Task directions - Copy nothing from the entries below except the lines from the one containing "- **7 test suites**" through the one containing "Enumerates the Container Format Types (CFTs).", and copy those exactly.

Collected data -
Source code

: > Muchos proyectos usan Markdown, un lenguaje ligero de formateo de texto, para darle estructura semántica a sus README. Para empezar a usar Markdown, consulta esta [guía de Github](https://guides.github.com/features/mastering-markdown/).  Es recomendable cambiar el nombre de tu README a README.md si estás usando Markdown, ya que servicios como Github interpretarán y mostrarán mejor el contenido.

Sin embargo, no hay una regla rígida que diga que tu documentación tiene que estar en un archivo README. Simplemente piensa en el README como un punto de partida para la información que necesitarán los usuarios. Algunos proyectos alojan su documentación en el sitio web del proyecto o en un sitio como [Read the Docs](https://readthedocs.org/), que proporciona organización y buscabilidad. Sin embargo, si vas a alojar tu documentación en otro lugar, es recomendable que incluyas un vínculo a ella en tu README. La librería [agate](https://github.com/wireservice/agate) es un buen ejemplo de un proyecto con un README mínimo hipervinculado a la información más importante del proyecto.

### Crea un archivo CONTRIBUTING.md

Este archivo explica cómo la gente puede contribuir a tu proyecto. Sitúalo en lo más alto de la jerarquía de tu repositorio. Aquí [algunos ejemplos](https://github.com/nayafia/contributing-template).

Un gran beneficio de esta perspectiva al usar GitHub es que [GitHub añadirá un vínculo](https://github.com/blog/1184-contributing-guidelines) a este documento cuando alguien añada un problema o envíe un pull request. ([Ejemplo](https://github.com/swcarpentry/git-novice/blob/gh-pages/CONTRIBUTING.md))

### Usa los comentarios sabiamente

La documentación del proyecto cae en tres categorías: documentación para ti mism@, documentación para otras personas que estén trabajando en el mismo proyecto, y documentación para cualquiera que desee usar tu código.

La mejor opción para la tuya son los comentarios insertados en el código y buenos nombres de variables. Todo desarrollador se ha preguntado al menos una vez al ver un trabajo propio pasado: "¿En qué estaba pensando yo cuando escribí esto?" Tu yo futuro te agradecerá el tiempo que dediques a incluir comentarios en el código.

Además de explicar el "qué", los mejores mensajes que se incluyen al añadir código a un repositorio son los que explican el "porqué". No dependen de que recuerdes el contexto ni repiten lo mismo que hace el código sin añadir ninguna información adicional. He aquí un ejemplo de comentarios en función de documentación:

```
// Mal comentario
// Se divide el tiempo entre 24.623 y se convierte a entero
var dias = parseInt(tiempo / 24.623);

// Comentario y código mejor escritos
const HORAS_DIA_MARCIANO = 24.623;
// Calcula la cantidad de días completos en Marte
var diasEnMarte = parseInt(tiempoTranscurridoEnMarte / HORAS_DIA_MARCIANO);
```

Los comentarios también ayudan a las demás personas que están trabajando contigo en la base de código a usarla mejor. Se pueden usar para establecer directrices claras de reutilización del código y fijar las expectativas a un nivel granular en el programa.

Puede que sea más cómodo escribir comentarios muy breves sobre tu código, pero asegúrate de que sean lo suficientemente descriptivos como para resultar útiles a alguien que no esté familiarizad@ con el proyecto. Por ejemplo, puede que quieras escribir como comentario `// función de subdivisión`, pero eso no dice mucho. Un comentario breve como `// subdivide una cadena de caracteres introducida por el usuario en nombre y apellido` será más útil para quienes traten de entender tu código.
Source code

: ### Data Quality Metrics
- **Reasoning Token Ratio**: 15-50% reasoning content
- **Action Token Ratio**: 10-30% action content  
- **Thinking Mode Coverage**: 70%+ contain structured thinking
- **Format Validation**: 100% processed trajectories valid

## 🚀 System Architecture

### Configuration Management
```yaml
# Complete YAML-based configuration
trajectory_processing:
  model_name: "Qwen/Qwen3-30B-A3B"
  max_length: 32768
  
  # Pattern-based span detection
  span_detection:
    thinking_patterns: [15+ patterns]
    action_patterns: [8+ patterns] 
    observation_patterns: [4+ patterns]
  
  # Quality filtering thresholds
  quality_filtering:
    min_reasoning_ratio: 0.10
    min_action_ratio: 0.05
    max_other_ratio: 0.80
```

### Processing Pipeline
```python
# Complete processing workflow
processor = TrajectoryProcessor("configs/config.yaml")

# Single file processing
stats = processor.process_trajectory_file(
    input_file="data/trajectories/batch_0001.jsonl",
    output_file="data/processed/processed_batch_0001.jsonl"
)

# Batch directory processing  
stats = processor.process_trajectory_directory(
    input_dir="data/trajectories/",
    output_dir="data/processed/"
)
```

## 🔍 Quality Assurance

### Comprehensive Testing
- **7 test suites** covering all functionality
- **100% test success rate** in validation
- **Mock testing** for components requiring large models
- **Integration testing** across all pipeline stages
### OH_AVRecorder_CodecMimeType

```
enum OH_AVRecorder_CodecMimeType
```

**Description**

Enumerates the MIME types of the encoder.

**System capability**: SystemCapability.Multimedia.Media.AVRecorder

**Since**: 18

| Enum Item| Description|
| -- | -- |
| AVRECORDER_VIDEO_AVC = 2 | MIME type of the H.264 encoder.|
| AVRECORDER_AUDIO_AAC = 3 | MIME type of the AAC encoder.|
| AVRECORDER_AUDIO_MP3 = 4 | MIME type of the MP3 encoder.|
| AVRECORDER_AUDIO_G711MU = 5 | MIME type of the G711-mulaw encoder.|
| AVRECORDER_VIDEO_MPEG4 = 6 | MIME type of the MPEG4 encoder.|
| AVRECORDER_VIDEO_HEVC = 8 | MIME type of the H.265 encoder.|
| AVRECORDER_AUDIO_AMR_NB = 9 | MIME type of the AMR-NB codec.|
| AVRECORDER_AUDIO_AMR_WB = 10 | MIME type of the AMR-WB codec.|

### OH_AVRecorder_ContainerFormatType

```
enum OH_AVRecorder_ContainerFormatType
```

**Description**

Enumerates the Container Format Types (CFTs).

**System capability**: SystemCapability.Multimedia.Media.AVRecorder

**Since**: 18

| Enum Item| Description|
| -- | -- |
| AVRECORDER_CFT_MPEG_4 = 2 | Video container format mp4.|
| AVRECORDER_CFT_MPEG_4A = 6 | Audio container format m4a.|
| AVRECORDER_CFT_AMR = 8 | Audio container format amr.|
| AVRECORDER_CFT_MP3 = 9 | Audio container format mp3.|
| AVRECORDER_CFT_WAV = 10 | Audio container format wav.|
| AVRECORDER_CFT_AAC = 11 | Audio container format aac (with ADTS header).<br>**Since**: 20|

Answer box -
- **7 test suites** covering all functionality
- **100% test success rate** in validation
- **Mock testing** for components requiring large models
- **Integration testing** across all pipeline stages
### OH_AVRecorder_CodecMimeType

```
enum OH_AVRecorder_CodecMimeType
```

**Description**

Enumerates the MIME types of the encoder.

**System capability**: SystemCapability.Multimedia.Media.AVRecorder

**Since**: 18

| Enum Item| Description|
| -- | -- |
| AVRECORDER_VIDEO_AVC = 2 | MIME type of the H.264 encoder.|
| AVRECORDER_AUDIO_AAC = 3 | MIME type of the AAC encoder.|
| AVRECORDER_AUDIO_MP3 = 4 | MIME type of the MP3 encoder.|
| AVRECORDER_AUDIO_G711MU = 5 | MIME type of the G711-mulaw encoder.|
| AVRECORDER_VIDEO_MPEG4 = 6 | MIME type of the MPEG4 encoder.|
| AVRECORDER_VIDEO_HEVC = 8 | MIME type of the H.265 encoder.|
| AVRECORDER_AUDIO_AMR_NB = 9 | MIME type of the AMR-NB codec.|
| AVRECORDER_AUDIO_AMR_WB = 10 | MIME type of the AMR-WB codec.|

### OH_AVRecorder_ContainerFormatType

```
enum OH_AVRecorder_ContainerFormatType
```

**Description**

Enumerates the Container Format Types (CFTs).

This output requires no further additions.